Ratingen. Dass die Ausländerbehörde an einem neuen Standort in Mettmann zu finden ist, das haben die Mitglieder des Ausschusses für Chancengerechtigkeit und Integration natürlich längst mitbekommen. Auch die neue Adresse war schon bekannt: Auf dem Hüls 5. Doch wie die neue Behörde aussieht und arbeitet und welche Auswirkungen dies für Menschen mit internationaler Familiengeschichte hat, davon konnten sich die Gremiumsmitglieder jetzt bei einem Besuch vor Ort selbst ein Bild machen.

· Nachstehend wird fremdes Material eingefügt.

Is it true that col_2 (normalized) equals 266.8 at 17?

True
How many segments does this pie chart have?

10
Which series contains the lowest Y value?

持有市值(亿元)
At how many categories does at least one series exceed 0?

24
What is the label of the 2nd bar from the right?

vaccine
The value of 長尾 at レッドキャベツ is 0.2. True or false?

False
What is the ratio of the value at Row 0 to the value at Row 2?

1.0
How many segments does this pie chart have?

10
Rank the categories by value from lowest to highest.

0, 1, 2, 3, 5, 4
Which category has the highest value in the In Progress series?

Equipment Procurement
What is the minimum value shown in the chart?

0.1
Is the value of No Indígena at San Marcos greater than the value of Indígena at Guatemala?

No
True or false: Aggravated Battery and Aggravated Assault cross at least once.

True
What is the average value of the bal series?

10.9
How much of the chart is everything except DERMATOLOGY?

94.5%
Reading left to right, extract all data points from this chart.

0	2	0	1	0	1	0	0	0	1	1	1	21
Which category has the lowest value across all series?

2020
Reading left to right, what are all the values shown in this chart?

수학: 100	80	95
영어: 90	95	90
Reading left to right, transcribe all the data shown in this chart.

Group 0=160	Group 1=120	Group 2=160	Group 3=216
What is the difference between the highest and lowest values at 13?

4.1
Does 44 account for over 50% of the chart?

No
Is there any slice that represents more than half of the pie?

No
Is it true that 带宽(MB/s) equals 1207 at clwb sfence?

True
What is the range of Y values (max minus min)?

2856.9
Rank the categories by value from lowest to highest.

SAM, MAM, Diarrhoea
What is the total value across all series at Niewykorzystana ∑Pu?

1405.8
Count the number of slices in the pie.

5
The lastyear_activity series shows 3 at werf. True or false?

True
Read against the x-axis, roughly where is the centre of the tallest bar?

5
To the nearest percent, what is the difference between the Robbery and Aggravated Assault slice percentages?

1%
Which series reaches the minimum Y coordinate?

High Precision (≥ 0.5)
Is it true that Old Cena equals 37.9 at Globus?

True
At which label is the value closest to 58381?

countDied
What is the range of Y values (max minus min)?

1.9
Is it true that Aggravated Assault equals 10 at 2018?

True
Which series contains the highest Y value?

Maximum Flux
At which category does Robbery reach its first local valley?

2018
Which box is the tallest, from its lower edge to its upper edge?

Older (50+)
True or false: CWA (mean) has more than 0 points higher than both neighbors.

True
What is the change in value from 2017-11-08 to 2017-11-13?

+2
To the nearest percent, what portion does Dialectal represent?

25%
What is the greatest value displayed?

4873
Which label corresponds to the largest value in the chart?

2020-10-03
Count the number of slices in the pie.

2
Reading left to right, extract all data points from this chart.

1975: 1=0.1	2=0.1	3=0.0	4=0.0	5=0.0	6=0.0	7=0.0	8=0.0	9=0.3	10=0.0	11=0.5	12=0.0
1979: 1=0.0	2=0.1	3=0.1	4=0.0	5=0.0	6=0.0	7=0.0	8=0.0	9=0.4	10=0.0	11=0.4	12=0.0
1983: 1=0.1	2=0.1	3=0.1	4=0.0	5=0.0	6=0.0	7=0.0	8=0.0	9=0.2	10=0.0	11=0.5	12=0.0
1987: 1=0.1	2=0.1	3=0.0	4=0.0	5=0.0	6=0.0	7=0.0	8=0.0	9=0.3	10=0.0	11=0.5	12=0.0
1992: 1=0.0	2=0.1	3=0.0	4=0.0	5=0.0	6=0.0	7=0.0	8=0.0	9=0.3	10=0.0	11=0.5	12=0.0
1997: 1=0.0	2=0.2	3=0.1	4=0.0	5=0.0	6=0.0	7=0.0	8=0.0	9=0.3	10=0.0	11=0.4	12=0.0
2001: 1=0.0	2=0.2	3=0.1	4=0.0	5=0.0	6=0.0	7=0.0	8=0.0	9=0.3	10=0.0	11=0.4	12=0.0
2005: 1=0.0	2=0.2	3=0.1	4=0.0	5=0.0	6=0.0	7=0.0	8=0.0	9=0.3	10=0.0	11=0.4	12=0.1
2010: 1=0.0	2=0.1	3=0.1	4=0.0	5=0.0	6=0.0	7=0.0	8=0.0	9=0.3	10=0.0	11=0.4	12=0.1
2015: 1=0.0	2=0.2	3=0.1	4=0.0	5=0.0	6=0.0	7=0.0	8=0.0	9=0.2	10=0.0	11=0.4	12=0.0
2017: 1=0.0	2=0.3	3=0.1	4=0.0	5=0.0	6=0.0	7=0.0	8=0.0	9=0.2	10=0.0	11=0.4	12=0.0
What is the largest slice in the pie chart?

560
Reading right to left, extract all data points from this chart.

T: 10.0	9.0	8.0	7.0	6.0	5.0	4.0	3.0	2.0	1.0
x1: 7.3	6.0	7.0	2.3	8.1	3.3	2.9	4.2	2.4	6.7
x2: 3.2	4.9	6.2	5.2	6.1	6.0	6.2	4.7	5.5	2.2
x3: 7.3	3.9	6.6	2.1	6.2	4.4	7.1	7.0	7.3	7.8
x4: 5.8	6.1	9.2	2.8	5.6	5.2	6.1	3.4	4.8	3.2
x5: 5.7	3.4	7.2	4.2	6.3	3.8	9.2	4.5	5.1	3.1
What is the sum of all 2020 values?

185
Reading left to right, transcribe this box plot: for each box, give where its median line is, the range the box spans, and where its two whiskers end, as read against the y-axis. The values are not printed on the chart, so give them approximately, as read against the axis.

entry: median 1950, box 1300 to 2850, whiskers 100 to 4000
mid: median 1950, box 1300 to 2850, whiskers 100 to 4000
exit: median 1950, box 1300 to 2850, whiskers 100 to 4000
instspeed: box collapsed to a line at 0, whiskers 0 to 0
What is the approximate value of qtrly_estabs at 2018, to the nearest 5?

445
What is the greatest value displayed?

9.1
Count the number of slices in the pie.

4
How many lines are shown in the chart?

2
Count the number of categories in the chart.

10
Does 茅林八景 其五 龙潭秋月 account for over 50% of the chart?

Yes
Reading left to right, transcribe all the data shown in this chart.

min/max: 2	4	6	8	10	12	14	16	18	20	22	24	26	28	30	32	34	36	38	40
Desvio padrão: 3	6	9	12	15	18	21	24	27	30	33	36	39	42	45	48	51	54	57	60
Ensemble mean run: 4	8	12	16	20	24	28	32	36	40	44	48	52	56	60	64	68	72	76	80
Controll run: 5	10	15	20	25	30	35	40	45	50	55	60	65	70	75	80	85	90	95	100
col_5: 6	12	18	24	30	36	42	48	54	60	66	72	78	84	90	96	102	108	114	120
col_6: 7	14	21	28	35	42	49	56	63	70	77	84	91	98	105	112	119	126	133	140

Der Leiter der Ausländerbehörde, Florian Peters, hatte die Mitglieder zur einer Führung durch die neuen Räume eingeladen. Die Teilnehmer nutzten mit Vertreterinnen und Vertretern der Flüchtlings- und Migrationsberatung von Diakonie und Caritasverband die Gelegenheit, die neuen Räumlichkeiten zu besichtigen und sich über die organisatorischen und technischen Neuerungen zu informieren. Im Rahmen des Besuchs konnten zahlreiche Fragen zur künftigen Arbeitsweise, zur Terminvergabe sowie zu den digitalen Angeboten gestellt und geklärt werden.
Der Umzug war notwendig geworden, da die bisherigen Räumlichkeiten an der Düsseldorfer Straße den gestiegenen Anforderungen nicht mehr gerecht wurden. Insbesondere fehlte es dort an ausreichend großen Wartebereichen, zudem waren die Büroräume aufgrund steigender Fallzahlen und eines damit verbundenen Personalzuwachses zu klein geworden. Dies ist nun anders: Das neue Kundenzentrum bietet zwölf Kundenschalter, großzügige Wartezonen und einen barrierefreien Zugang.
Dank Landesfördermitteln zur Digitalisierung der Ausländerbehörden konnten zudem verschiedene technische Neuerungen umgesetzt werden. Elektronische Aufenthaltstitel können künftig direkt an einem Ausweisautomaten abgeholt werden. Über sogenannte Point-ID-Systeme werden Biometriedaten wie Fingerabdrücke, Lichtbild und Unterschrift in einem Schritt erfasst. Ein digitales Terminal im Eingangsbereich ermöglicht es Kundinnen und Kunden, dringende Anliegen direkt an die zuständigen Mitarbeitenden weiterzuleiten.
In Zukunft plant die Ausländerbehörde, die Digitalisierung noch weiter voranzutreiben. So sollen Kundinnen und Kunden künftig Termine für ihre Anliegen immer öfter online vereinbaren können. Auch die Online-Antragstellung soll ausgebaut werden.
Der Ausschuss für Chancengerechtigkeit und Integration begrüßt die Modernisierung und die verbesserten Rahmenbedingungen. Eine serviceorientierte und digital gut aufgestellte Ausländerbehörde ist ein wichtiger Baustein für gelingende Integration vor Ort.